Six years ago – an age! – these two musicians, who had met four years earlier as members of the Daniel Humair Quartet, brought out their first recording as a duo, the aptly named “Belle Époque”. Music evoking the carefree mood of the Roaring Twenties. “Belle Époque” was so delightfully and irresistibly French!

With “Abrazo”, five hundred entrancing and jubilant concerts later, the evidence points to a firm friendship. And the term abrazo takes on ist full meaning: the hug we share with good friends and also, in tango, the partners’ “embrace”. The word is to be taken in both senses: two free-reed instruments, free to howl or to murmur; two dancers moving with ease across a ballroom floor.

Vincent Peirani and Émile Parisien grant themselves total freedom to approach, come close, or move away, to act as mirrors or turn around, to become the follower or take the leader’s part – but on one condition: there has to be an element of surprise, for oneself and for one’s partner. Nevertheless, the game is more important than the rule. Tango is their chosen field.
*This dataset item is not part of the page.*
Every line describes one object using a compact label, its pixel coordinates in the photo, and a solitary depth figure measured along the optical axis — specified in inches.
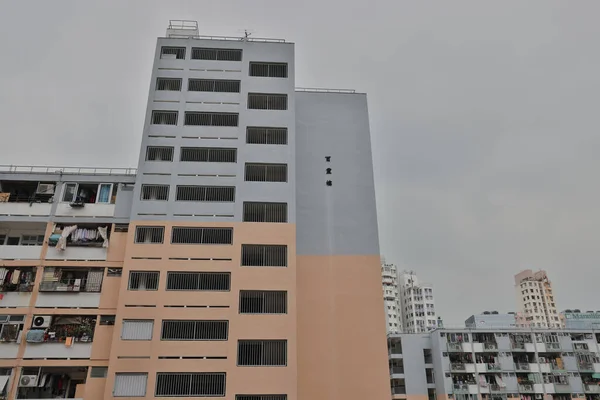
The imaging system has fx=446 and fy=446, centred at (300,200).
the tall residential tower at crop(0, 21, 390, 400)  924.0
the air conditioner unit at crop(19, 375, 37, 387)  926.4
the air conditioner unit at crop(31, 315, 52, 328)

But as accomplished jazzmen, it is clear that these two young musicians are not going to keep to an orthodox approach! Of course, the sculptural forms of pieces by Astor Piazzolla are included, but they are presented as a suite: a transition piece written by Vincent Peirani (Between T’s) comes between one of the Argentinian master’s most ostensibly jazz compositions, Fuga y mysterio (a movement from his 1968 opera María de Buenos Aires), and Deus Xango, originally recorded by Piazzolla with Gerry Mulligan and sublimated since then by Joachim Kühn with Larry Coryell and Philip Catherine (“Twin House”).
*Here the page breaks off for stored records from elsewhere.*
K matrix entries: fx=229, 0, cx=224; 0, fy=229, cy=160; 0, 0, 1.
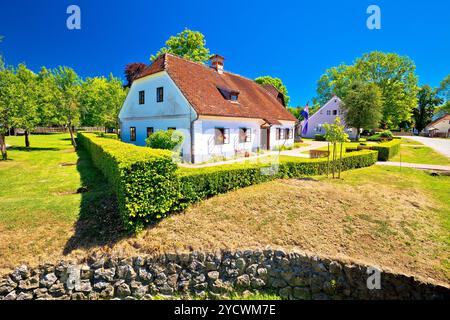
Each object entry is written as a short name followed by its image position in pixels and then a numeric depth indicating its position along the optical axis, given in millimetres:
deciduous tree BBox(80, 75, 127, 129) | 34625
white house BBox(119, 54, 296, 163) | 15930
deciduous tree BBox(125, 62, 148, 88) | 36500
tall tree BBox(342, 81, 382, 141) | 33031
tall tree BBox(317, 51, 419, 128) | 41125
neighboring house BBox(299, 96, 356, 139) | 42656
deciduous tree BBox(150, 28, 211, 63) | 31516
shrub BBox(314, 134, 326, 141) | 40725
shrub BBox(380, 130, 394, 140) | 36969
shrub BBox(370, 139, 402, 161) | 18188
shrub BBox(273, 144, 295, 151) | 23898
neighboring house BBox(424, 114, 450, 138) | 58788
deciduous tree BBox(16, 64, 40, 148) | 19328
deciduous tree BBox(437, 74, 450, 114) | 53094
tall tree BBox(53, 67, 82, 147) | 24516
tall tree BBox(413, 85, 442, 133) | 68812
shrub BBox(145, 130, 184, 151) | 14781
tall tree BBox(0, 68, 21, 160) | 17625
Émile Parisien and Vincent Peirani have of course let their imaginations run free and the spirit of tango permeates their own compositions. For Émile, a Memento giddy with lyricism, and for Vincent an expansive and dazzling Nouchka and a repetitive, haunting, violent, furious F.T. (alias Funky Tango).
They have also ferreted out A Bebernos Los Vientos, a piece by Tomás Gubitsch, with whom Vincent Peirani has often played. Vincent had already borrowed his Travesuras for “Tandem” with Michael Wollny; and, more unexpectedly, a rarity by Xavier Cugat, Temptation, unearthed thanks to Michel Portal who vaguely remembered a tango by Xavier Cugat – the “King of Rumba” – heard in a film in which Cugat and his orchestra were playing for a dance number. On a train, Michel hummed the tune to Vincent and Émile, but he could not remember the title of the piece or of the film. The persistence of their research was to be rewarded!

The wager for “Abrazo”, which is illuminated by exchanges that are sometimes tender, sometimes feverish, and often both at once, was to play with the whole palette of arrangements. With all the parameters of nuance, reciprocal positioning, lyrical or rhythmic bias, sparse or fully orchestral accompaniment. From the introduction of The Crave to the coda of Army Dreamers, the ten pieces included represent as many shifting landscapes, brought together to form a masterfully coherent whole. Clearly, The Crave, by Jelly Roll Morton picks up the thread from the end of season 1 and carries on the story of “Belle Époque”. But here it is infused with a Peruvian festejo rhythm that would undoubtedly have delighted the composer. Similarly, ending with the bittersweet waltz by Kate Bush, Army Dreamers, opens the door to other dances, other songs, other emotions. It Takes Two to Tango… Louis Armstrong sang it, Lester Young and Oscar Peterson recorded it. It takes two, so why not Vincent Peirani and Émile Parisien! They make us dance till we are giddy!